How does HCT account for this?

Glad I could help!
 
By your line of thinking, that correlation wouldn't be enough to assert the relationship between the three. Which doesn't make sense to me at all.
There’s clearly a strong relationship. No one is denying that in this thread.

Sure, correlation isn't causation, but with enough data to support it and with no data to undermine it, you can assume it.
The strong relationship between the mind and brain may not be causal. For example, it may be one of identity.

Until we have a theory/model—mechanistic or otherwise—of how brain processes cause qualitative conscious experiences, it’s not safe to assume they do.

What is the relationship between neural interactions and qualitative experiences such as green, salty, and itchy? Other than to say there is one, we simply don’t know.
 
Is there a problem with the Paracast system's software? I'm not getting the usual posting screen. Don't know if this post will even appear? Thanks for information or help.
 
How so? We did a forum update this morning, but I don't see anything of that sort. The formatting toolbar is updated, but that shouldn't make a difference.
 
Is there a problem with the Paracast system's software? I'm not getting the usual posting screen. Don't know if this post will even appear? Thanks for information or help.
Ok, that posted. Still no ordinary tools available. But I have a question for @marduk: why do you seem to believe that some or many of the questions we have been pursuing in this thread require the addition of "another universe" in order to be answered?
 
How so? We did a forum update this morning, but I don't see anything of that sort. The formatting toolbar is updated, but that shouldn't make a difference.

Thanks Gene.
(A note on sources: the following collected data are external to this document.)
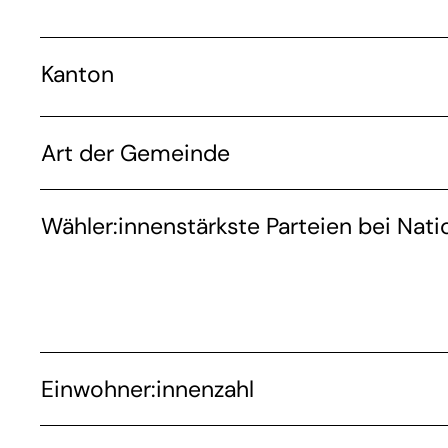
Kanton
Art der Gemeinde
Wähler:innenstärkste Parteien bei Nati
Einwohner:innenzahl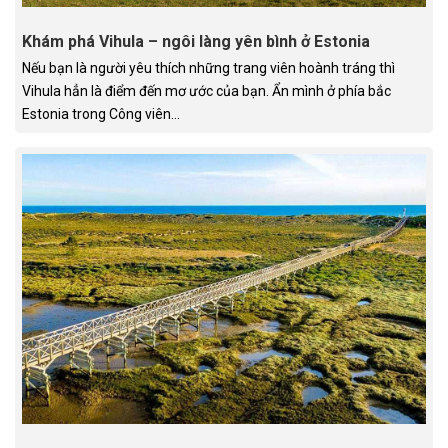
Khám phá Vihula – ngôi làng yên bình ở Estonia
Nếu bạn là người yêu thích những trang viên hoành tráng thì
Vihula hẳn là điểm đến mơ ước của bạn. Ẩn mình ở phía bắc
Estonia trong Công viên...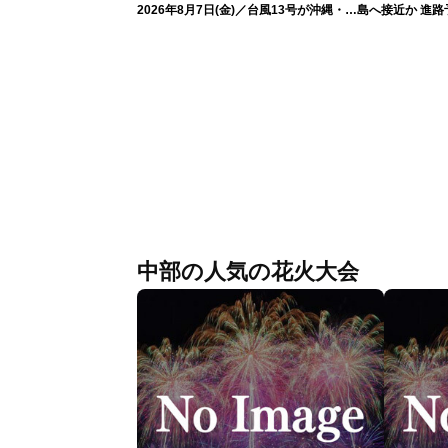
2026年8月7日(金)／台風13号が沖縄・奄
島へ接近か 進
美に最接近へ 令和8年熊本地震情報
（7日13時更新
〈ウェザーニュースLiVEアフタヌーン・
小林李衣奈／内藤邦裕〉
中部の人気の花火大会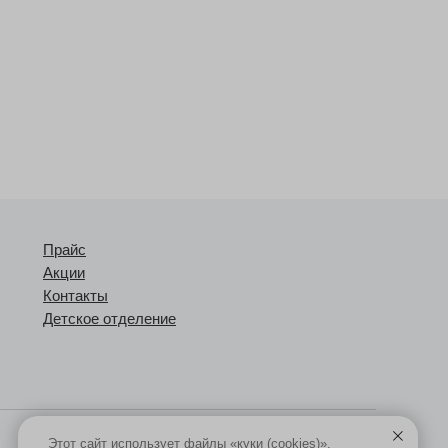
Прайс
Акции
Контакты
Детское отделение
Этот сайт использует файлы «куки (cookies)».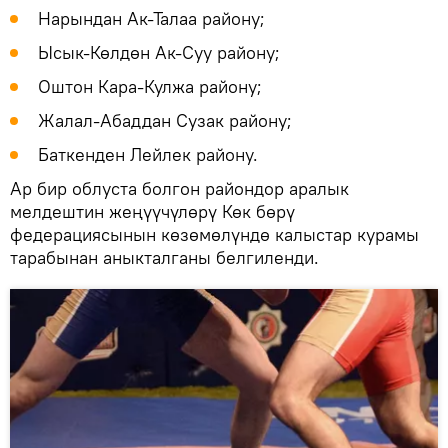
Нарындан Ак-Талаа району;
Ысык-Көлдөн Ак-Суу району;
Оштон Кара-Кулжа району;
Жалал-Абаддан Сузак району;
Баткенден Лейлек району.
Ар бир облуста болгон райондор аралык
мелдештин жеңүүчүлөрү Көк бөрү
федерациясынын көзөмөлүндө калыстар курамы
тарабынан аныкталганы белгиленди.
I'm going to try to post a screenshot of how my posting screen appears at present (though it does not seem to prevent my posting, so perhaps only a glitch in my computer:

1607107327251.png
 
If you mean formatting tools, Constance, please check your forum settings under your name. Not sure why this would happen to you.
When I turned on my computer an hour ago I received a message that I did not have an internet connection, but almost immediately I did. Perhaps some loss of modem connection overnight, since resolved. Also, I guess what I'm seeing in my posting screen is the new toolbar. Is that right?
 
What is the relationship between neural interactions and qualitative experiences such as green, salty, and itchy? Other than to say there is one, we simply don’t know.
I think we know more than is suggested above. Not only do we know there is a relationship, we know a lot about the particulars of it, to the point where it's more than reasonable to assert that there is a cause and effect relationship between certain numbers and configurations of neurons and certain types of subjective experiences. The mantra "correlation doesn't equal causation" has been a red herring here for far too long.
 
I think we know more than is suggested above. Not only do we know there is a relationship, we know a lot about the particulars of it, to the point where it's more than reasonable to assert that there is a cause and effect relationship between certain numbers and configurations of neurons and certain types of subjective experiences. The mantra "correlation doesn't equal causation" has been a red herring here for far too long.
Dark matter is known to exist because the shape of the spirals of galaxies would look different otherwise.
So we also can tweak one neurone here or there and note the sensations they elicit.
These are observables which science can look to explore in increasingly fine detail.
But the whole point of the HP/EP paper is that it claims that consciousness is a uniquely difficult question for addressing, not observables, but subjectivity itself, which has no physical essence that can be dissected with the physical scientist's scalpel.